ESSENTIAL RELEASES This Week’s Essential Releases: Hardcore Punk, Glitch Pop, Indie Rock and More By Bandcamp Daily Staff · January 25, 2019

7 essentials

Welcome to Seven Essential Releases, our weekly roundup of the best music on Bandcamp. Each week, we’ll recommend six new albums that were released between last Friday and this Friday, plus pick an older LP from the stacks that you may have missed.

New Releases

Croatian Amor
Isa

Posh Isolation’s own Loke Rahbeck has many sonic identities, but his Croatian Amor project has been the most prolific. As most artists do, he’s evolved and refined what he does over the years, from the collaged “bubblegum industrial” of The World to the unsettling ambience of Love Means Taking Action, which was designed as an “open stem” project, an invitation for other artists to freely use and meddle with Rahbeck’s vision. On Isa, Rahbeck brings in his own guests, experimental forces like Soho Rezanejad and HTRK’s Jonnine Standish, for what may be his most surface-level approachable work yet. This still isn’t easy listening, though; Isa retains Croatian Amor’s consistent sense of nausea and disturbance, with beats feeling as if they’re being sliced away beneath slowly melting glaciers of synth and vocals (“Siren Blur Accent”) and haunting vocal phrases chopped into alien language (“Into Salt”). My favorite horror movies aren’t the ones with jump scares or tons of gore, they’re the ones that achieve Isa’s level of subtle and intimate creepiness—something that takes true artistic mastery.

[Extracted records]
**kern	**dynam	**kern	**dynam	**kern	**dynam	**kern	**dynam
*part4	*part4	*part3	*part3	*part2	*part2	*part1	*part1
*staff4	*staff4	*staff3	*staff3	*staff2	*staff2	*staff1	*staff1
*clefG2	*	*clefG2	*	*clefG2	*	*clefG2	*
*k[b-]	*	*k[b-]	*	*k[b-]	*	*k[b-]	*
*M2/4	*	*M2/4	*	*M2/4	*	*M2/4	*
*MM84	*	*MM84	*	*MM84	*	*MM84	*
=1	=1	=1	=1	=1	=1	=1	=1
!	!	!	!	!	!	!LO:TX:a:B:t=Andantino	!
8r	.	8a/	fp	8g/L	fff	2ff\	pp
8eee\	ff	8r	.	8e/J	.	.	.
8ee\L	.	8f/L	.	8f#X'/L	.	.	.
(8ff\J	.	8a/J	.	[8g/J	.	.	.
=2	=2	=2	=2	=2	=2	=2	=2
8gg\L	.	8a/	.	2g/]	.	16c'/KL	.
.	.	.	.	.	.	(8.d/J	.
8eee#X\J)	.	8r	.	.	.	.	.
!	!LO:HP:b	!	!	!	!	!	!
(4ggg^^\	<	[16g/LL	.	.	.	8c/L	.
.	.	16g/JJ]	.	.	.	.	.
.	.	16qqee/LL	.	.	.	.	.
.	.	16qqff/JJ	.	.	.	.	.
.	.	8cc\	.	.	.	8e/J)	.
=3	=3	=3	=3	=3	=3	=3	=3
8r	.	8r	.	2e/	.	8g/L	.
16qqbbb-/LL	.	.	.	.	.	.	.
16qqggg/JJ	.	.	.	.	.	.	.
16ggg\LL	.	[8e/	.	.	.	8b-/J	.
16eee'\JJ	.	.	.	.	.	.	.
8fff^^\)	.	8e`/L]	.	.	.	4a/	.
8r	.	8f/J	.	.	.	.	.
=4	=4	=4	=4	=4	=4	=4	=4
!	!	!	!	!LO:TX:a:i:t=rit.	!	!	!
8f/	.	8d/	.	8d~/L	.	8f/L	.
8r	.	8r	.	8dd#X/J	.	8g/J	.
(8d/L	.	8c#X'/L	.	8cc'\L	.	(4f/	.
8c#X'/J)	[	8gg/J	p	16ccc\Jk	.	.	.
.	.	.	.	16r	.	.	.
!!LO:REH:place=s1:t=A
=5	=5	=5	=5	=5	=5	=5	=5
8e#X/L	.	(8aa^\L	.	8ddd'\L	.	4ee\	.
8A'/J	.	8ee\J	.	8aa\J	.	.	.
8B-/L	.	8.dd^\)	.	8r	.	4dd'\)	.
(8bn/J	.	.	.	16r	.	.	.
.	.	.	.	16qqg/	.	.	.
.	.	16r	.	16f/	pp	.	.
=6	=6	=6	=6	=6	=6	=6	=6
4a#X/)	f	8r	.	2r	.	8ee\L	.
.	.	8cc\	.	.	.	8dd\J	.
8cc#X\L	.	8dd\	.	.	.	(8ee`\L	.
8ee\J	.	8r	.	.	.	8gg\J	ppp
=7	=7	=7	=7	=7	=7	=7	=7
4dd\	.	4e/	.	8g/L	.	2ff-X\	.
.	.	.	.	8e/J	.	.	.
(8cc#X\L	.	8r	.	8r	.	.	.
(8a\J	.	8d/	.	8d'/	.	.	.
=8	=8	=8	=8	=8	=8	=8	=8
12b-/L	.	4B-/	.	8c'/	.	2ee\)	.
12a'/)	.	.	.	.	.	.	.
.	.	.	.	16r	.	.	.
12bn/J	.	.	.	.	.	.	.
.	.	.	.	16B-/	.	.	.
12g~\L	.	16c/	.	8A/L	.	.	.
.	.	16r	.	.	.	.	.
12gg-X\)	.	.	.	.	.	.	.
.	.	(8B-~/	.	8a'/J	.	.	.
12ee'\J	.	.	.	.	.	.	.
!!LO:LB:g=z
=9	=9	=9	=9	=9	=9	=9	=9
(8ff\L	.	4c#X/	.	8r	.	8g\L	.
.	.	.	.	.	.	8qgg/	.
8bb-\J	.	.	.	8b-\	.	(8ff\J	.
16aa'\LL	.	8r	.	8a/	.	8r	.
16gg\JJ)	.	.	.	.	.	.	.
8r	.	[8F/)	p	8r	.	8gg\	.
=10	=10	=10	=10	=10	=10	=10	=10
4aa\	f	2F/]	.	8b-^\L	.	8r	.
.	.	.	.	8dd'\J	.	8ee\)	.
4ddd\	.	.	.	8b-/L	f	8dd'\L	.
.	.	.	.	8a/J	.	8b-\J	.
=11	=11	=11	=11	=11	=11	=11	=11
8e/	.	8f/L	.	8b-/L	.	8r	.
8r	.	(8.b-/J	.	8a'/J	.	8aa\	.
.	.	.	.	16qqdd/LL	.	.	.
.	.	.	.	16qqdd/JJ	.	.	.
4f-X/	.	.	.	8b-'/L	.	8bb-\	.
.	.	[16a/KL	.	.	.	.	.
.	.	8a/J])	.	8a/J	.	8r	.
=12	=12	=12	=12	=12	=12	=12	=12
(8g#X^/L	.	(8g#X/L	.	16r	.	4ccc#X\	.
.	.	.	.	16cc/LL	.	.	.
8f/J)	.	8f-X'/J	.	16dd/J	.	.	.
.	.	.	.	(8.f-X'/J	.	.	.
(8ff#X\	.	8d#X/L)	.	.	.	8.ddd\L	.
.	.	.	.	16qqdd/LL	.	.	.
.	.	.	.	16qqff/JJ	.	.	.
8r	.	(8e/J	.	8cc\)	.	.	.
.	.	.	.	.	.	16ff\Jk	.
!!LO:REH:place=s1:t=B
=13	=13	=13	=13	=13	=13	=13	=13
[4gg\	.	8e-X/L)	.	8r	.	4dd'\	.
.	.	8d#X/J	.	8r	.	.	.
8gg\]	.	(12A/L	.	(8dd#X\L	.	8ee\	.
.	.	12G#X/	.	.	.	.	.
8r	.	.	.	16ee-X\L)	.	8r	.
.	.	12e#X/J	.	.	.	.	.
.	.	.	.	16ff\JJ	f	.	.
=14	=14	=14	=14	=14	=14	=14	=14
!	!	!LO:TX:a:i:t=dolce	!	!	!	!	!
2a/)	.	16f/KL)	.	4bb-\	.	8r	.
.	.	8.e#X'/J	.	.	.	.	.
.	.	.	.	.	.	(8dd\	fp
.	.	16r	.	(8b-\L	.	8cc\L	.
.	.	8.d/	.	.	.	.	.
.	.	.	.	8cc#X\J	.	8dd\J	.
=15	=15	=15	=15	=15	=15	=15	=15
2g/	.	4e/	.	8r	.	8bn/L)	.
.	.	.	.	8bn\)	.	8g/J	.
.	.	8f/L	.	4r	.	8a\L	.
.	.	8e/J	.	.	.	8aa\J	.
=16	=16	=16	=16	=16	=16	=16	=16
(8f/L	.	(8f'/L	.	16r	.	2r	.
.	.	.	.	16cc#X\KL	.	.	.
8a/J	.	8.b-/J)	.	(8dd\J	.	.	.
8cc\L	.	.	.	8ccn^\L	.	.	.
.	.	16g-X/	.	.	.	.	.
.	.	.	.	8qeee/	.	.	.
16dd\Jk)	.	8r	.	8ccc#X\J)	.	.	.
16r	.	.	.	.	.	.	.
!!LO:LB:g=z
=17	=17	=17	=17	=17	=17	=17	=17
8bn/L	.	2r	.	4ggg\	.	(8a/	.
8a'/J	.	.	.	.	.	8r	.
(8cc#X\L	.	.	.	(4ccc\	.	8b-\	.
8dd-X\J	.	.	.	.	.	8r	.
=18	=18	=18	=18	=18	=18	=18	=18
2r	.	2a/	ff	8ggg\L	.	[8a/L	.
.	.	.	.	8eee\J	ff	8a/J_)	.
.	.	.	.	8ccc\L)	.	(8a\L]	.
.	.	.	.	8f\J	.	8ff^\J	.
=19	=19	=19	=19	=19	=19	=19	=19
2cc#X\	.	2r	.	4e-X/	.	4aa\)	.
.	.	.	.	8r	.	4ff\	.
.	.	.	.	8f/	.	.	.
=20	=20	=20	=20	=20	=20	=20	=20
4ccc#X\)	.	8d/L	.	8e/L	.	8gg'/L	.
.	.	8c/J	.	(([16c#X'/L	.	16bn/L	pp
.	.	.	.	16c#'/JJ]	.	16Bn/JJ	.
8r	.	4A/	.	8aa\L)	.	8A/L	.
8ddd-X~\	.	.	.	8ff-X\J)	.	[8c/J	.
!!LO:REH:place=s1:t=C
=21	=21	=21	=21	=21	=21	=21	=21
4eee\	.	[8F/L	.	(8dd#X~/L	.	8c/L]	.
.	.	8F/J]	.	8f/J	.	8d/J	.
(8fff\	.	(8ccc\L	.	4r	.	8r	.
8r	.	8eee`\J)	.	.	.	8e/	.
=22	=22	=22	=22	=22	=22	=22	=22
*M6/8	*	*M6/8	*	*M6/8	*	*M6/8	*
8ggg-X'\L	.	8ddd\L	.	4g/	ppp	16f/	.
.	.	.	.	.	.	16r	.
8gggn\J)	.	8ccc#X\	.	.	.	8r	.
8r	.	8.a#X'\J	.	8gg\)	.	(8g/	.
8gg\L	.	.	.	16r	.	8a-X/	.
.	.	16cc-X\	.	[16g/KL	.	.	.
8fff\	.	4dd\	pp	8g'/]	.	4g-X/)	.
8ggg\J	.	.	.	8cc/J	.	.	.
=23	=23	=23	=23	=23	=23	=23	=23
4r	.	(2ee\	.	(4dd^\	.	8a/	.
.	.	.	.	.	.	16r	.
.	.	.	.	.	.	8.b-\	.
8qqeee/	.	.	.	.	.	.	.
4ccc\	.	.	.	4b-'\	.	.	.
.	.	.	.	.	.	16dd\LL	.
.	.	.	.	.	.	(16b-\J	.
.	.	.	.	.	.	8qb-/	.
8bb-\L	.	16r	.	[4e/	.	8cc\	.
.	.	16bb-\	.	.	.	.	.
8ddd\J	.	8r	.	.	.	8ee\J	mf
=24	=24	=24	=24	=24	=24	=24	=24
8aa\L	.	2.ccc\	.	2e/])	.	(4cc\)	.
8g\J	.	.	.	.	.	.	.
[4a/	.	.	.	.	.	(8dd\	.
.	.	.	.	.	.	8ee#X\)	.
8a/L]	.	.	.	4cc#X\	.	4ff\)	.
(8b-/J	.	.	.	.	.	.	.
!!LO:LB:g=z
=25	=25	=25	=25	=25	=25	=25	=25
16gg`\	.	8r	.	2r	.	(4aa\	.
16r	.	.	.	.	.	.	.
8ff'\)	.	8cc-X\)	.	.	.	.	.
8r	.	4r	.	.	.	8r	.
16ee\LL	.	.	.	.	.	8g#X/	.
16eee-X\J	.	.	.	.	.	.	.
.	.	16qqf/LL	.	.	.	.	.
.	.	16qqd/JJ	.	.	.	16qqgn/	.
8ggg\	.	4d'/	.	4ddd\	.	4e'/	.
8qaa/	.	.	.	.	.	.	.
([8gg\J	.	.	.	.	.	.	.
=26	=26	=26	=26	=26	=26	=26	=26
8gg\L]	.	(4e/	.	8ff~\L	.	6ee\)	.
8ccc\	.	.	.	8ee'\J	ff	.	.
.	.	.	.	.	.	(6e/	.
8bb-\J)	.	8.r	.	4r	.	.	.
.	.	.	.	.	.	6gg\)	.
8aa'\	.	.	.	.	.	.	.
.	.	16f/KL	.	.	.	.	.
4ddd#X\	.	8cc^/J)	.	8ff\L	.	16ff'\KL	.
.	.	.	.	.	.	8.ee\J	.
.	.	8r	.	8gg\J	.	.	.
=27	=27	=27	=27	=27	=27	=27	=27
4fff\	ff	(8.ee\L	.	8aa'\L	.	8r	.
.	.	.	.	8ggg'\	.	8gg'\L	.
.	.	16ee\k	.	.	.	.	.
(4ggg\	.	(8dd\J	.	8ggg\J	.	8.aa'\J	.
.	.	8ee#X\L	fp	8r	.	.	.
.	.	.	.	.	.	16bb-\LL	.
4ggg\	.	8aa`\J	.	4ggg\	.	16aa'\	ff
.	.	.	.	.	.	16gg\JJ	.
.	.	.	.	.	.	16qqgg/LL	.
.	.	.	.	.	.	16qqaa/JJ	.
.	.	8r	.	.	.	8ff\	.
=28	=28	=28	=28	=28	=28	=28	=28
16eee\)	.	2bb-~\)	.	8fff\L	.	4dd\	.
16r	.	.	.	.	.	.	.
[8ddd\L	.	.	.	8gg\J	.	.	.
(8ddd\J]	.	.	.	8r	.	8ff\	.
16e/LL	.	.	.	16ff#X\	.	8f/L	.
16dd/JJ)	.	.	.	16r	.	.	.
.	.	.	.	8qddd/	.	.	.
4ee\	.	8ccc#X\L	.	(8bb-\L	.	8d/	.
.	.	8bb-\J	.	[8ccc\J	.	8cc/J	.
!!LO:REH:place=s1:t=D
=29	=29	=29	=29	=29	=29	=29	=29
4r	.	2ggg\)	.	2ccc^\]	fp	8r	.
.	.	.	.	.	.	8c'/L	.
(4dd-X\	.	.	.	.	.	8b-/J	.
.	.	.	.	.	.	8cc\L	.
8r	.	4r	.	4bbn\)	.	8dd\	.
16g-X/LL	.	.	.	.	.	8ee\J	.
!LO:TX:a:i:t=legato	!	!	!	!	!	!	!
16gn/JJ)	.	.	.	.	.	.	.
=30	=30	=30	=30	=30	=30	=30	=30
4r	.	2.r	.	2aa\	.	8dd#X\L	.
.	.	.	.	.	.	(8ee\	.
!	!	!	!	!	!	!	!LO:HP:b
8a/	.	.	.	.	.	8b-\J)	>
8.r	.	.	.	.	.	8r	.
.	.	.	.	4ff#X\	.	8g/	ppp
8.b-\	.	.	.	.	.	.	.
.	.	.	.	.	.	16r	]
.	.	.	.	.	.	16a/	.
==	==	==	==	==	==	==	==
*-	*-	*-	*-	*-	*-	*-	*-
---
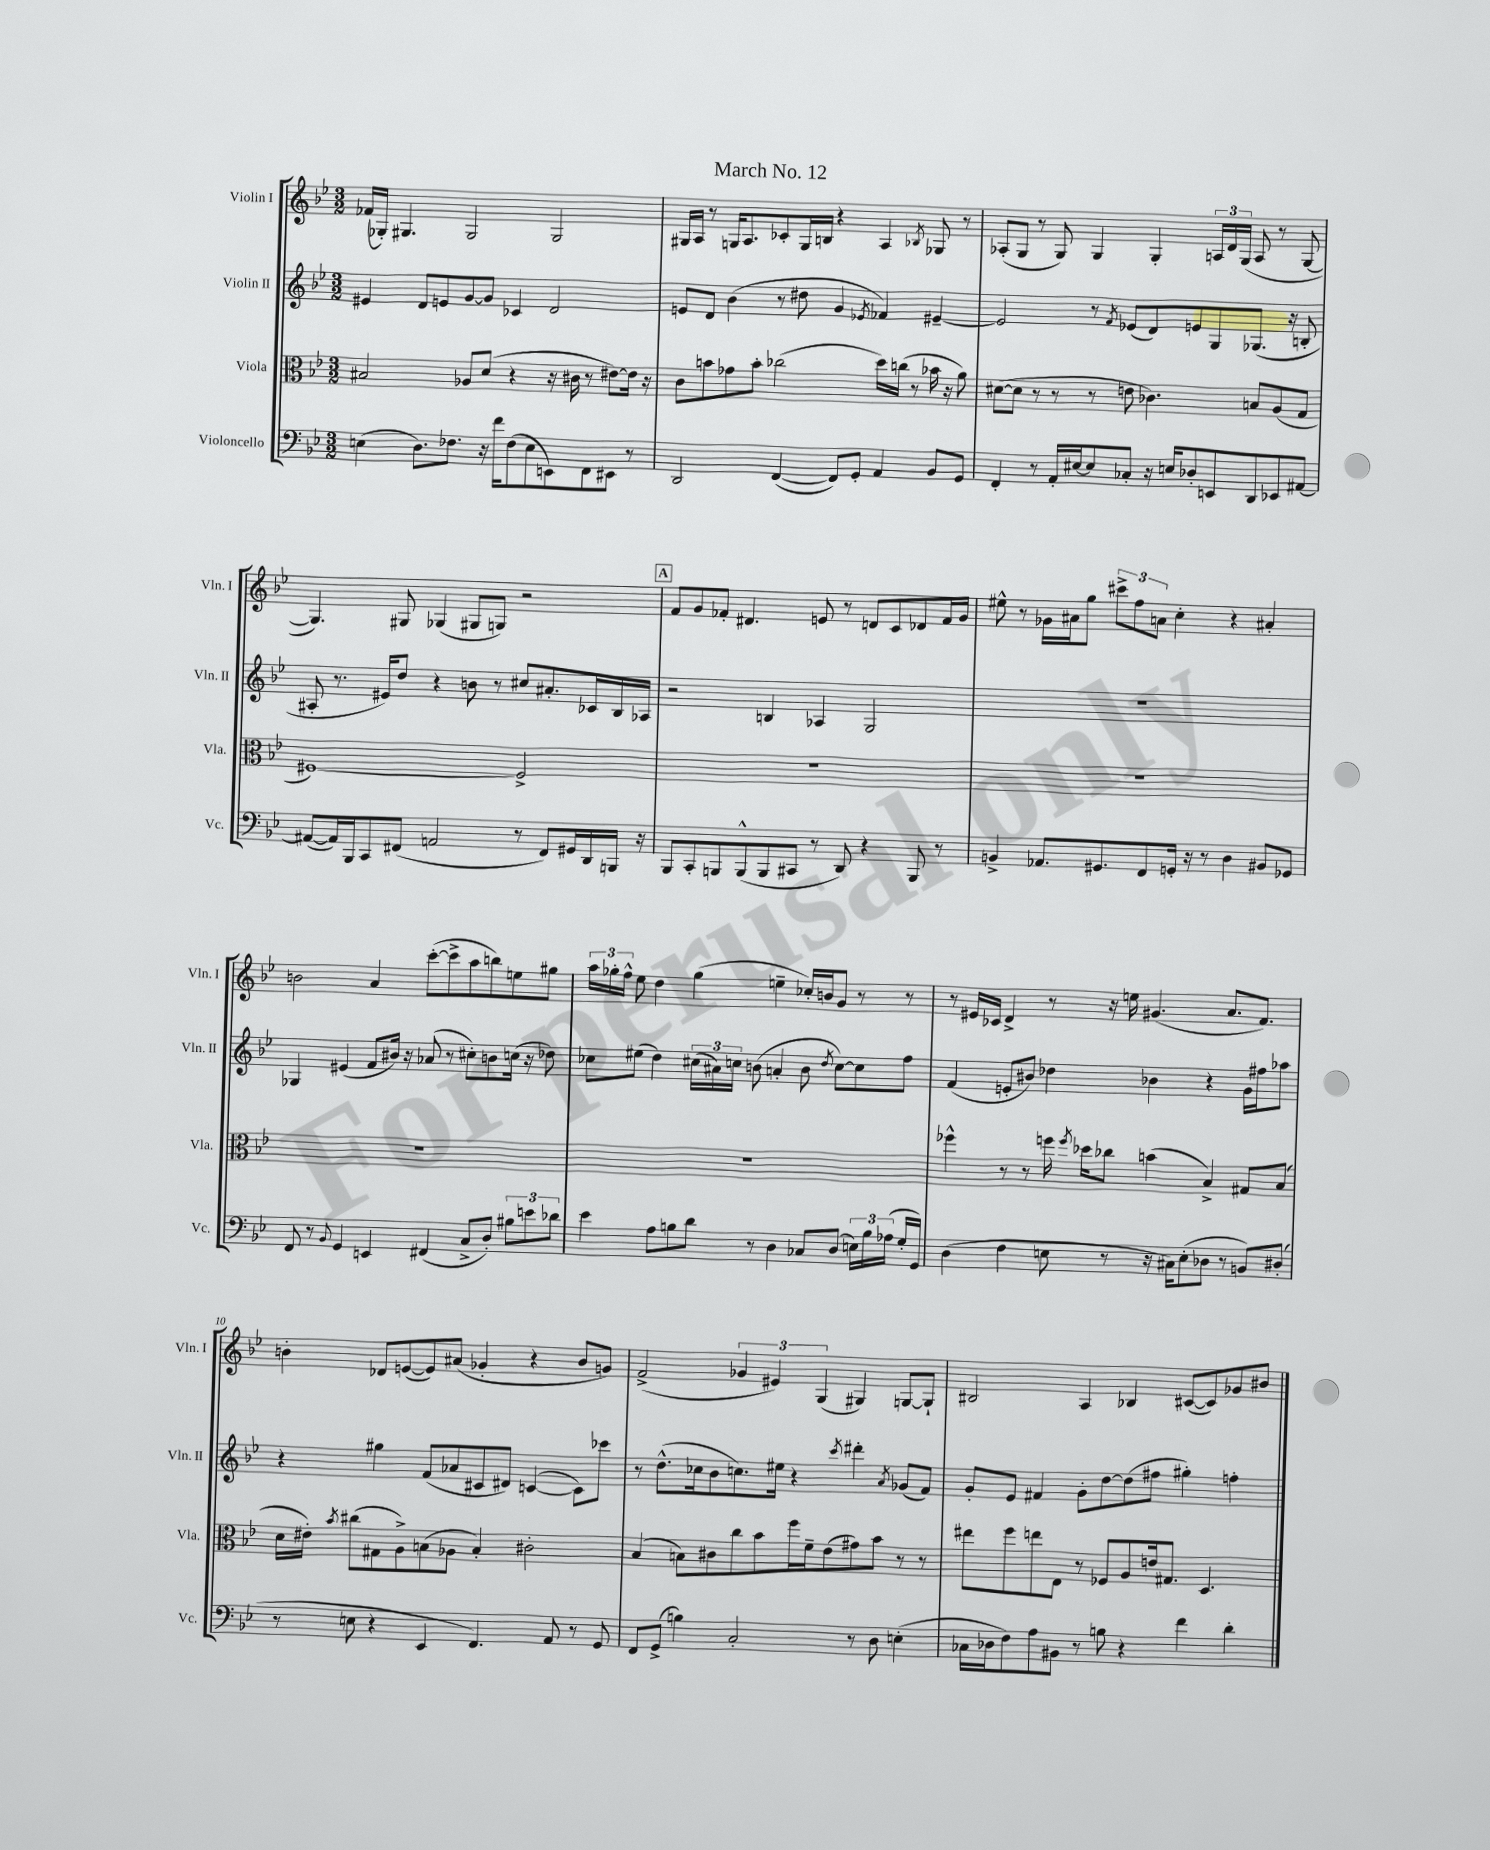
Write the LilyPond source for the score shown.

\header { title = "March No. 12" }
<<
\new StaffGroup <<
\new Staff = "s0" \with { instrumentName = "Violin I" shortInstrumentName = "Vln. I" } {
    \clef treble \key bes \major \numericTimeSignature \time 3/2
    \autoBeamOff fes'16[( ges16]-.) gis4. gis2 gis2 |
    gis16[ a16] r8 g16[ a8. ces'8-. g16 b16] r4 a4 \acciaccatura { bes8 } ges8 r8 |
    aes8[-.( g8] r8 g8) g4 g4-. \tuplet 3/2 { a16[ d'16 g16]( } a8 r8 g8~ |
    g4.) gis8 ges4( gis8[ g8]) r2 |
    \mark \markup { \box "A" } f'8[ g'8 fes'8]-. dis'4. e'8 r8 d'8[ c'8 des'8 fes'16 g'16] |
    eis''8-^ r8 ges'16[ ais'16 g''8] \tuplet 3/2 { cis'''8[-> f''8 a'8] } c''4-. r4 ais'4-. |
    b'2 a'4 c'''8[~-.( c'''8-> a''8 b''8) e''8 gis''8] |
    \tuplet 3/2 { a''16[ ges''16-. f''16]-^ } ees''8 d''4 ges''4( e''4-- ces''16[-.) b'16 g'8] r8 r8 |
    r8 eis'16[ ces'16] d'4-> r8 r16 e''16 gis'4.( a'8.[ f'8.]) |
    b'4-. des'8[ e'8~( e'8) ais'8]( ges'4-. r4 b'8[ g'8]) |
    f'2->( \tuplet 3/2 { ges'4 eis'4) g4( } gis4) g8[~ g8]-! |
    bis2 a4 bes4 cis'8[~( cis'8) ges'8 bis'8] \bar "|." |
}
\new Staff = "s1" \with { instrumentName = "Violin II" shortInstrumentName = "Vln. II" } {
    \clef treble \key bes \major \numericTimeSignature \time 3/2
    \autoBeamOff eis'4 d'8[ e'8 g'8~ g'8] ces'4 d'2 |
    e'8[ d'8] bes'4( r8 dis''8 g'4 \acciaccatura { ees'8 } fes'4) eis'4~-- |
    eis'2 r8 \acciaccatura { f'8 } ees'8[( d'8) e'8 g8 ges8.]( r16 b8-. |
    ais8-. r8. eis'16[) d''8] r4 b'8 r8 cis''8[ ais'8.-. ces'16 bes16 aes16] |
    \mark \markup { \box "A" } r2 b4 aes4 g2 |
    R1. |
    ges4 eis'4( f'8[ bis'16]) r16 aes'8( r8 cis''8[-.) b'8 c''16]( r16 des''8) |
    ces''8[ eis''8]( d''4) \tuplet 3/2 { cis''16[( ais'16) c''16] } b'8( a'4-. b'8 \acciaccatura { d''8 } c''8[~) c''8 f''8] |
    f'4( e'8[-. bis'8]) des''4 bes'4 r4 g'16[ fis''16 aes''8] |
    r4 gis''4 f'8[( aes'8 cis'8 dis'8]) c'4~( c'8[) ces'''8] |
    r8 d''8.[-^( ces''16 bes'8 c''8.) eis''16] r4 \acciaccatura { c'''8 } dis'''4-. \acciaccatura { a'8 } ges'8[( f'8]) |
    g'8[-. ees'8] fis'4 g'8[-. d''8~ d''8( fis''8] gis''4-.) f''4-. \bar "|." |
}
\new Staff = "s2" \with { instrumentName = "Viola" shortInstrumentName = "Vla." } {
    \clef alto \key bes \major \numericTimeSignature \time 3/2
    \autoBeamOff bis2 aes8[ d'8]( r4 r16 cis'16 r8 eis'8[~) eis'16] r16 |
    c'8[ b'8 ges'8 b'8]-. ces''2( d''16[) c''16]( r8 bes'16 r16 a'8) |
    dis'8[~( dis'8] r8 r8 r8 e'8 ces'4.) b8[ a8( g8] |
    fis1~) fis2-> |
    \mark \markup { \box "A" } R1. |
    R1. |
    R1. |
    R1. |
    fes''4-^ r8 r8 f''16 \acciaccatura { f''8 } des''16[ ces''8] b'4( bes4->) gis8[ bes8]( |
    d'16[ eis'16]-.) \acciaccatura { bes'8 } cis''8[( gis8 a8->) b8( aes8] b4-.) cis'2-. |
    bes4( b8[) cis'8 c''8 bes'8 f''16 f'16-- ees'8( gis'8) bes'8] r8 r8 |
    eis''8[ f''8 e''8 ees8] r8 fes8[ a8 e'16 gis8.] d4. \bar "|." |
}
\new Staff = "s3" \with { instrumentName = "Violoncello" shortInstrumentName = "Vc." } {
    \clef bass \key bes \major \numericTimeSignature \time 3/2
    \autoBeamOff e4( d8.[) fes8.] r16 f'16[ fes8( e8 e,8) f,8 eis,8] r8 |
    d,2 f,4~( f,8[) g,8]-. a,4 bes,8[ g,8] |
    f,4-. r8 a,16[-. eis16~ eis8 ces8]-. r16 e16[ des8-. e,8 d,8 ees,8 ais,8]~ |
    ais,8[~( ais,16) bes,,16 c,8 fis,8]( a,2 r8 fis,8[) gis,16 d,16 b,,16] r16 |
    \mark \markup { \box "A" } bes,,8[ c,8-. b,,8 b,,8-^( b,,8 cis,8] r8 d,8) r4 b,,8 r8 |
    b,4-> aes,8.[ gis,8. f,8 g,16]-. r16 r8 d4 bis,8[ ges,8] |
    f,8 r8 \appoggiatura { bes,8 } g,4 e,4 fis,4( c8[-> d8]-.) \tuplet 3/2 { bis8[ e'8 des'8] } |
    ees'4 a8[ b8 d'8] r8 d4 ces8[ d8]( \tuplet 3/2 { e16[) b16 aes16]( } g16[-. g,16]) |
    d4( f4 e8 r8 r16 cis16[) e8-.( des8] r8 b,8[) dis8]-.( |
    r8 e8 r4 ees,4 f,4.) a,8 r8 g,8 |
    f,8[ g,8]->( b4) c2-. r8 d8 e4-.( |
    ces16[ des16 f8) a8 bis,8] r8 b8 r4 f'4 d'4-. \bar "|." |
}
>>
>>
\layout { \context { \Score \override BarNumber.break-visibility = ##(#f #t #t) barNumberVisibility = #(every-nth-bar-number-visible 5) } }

> _GIVEN EXERCISE_
Decide whether each statement agrees with the article on this week's essential releases, answering yes or no and quoting the deciding words.
1. Each week, the roundup recommends seven new albums.
2. Of Loke Rahbeck's sonic identities, Croatian Amor has been the most prolific.
3. Love Means Taking Action was designed as an "open stem" project.

> _WRITTEN ANSWER_
1. No: "we’ll recommend six new albums that were released between last Friday and this Friday"
2. Yes: "his Croatian Amor project has been the most prolific"
3. Yes: "which was designed as an “open stem” project"